Redline (2007)

People bitch about how video games get a bad rap, but these days so many action movies are built around this concept that make them live action video games. It’s impossible not to hate on video games when so many action movies want to convince us that they really could be if a studio tried hard enough. Take “Redline” a movie thankfully obscure due to a poor release date and terrible publicity, but is really just constructed like a video game. We have cut scenes, colorful characters, bosses, and various drivers all of whom are introduced with profiles and name inserts by heroine Natasha who takes great pains to give us back story without the script ever having to do the work to good old fashioned storytelling.

The rest is reliant on really badly CGIed race sequences while folks like Tim Matheson and Eddie Griffin try to pick up the slack.
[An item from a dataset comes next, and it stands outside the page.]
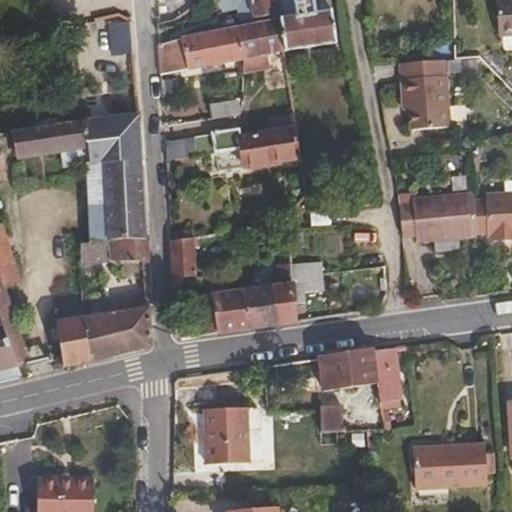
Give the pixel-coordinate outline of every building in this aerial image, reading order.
[(245,0),(250,21),(274,17),(270,0),(245,0)] [(270,0),(274,17),(280,47),(333,40),(329,6),(311,9),(309,0),(270,0)] [(511,0),(490,0),(489,26),(511,27),(511,0)] [(280,47),(274,17),(250,21),(233,24),(239,55),(280,47)] [(127,20),(110,23),(113,52),(129,50),(127,20)] [(239,55),(233,24),(180,34),(164,38),(155,41),(157,72),(239,55)] [(440,57),(394,61),(397,96),(405,95),(406,107),(407,126),(445,123),(440,57)] [(405,95),(397,96),(398,108),(406,107),(405,95)] [(141,232),(135,114),(10,129),(15,155),(59,150),(61,164),(102,160),(106,238),(141,236),(141,232)] [(236,125),(210,130),(215,166),(295,155),(297,154),(293,125),(236,132),(236,125)] [(161,139),(162,156),(193,151),(190,134),(161,139)] [(511,228),(511,186),(484,187),(483,229),(486,229),(486,233),(503,234),(503,228),(511,228)] [(473,232),(471,188),(412,192),(413,234),(473,232)] [(167,237),(170,275),(190,270),(187,234),(167,237)] [(0,321),(16,365),(24,362),(0,289),(0,279),(12,275),(0,236),(0,321)] [(286,259),(287,280),(300,279),(300,270),(317,268),(316,257),(286,259)] [(291,318),(287,280),(262,284),(268,322),(291,318)] [(268,322),(262,284),(239,286),(245,325),(268,322)] [(245,325),(239,286),(207,291),(210,312),(189,316),(189,332),(245,325)] [(144,303),(80,314),(86,356),(146,342),(144,303)] [(52,319),(59,363),(86,356),(80,314),(52,319)] [(0,370),(16,365),(0,321),(0,370)] [(397,400),(389,345),(370,347),(374,380),(378,402),(397,400)] [(370,347),(314,355),(319,387),(374,380),(370,347)] [(313,390),(302,390),(302,401),(313,401),(313,390)] [(316,404),(316,407),(317,430),(350,428),(349,403),(316,404)] [(241,406),(199,407),(202,462),(244,460),(241,406)] [(373,418),(373,427),(382,427),(380,418),(373,418)] [(482,442),(446,444),(447,450),(410,452),(412,486),(484,483),(482,442)] [(84,511),(87,476),(32,475),(30,511),(84,511)]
Natasha has a sordid history with driving (of course) but after years of avidly avoiding any and all of it in spite of selling muscle cars and racing them for potential customers (Makes sense…?), she is pulled in to the underground world of illegal racing (obviously) where she confronts her demons once again while evading the law. Just take “The Fast and the Furious” and “Speed Racer” and you have “Redline” in a nutshell. It’s all a very predictable affair that most movie viewers with common sense can figure in seconds flat.

Obviously Nadia Bjorlin wasn’t cast because she’s the next Hepburn, but her performance is so flat, you can barely tell if she’s trying to act or model for the camera. She’s a woman so superb that her make up never smudges even when she’s sleeping or gets in to a car crash, and the closest we see emotions in her is when she’s frowning looking at the newspaper clipping from her dad’s death.  When Bjorlin isn’t mugging for the camera trying to convince us she’s anything but a pin up model, we get an aggravating Eddie Griffin, apathetic Angus McFayden, and bored Tim Matheson all of whom seem about as out of place as Max Von Sydow in “Rush Hour 4.”
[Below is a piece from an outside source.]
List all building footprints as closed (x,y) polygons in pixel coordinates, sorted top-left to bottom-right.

Not that we’re comparing Griffin to Von Sydow. “Redline” is your typical brain dead racing flick, and one that doesn’t make me long for the days of B movie, even though in the past this would have been the perfect double bill with a better picture like “Death Race.” And that’s not saying much. It’s your typical studio vehicle so to speak, about the illegal world of underground racing with hot women, no brains, and a paper thin plot that’s basically non-existent or relevant to the events on screen. You’d be better off watching “Death Race 2000.”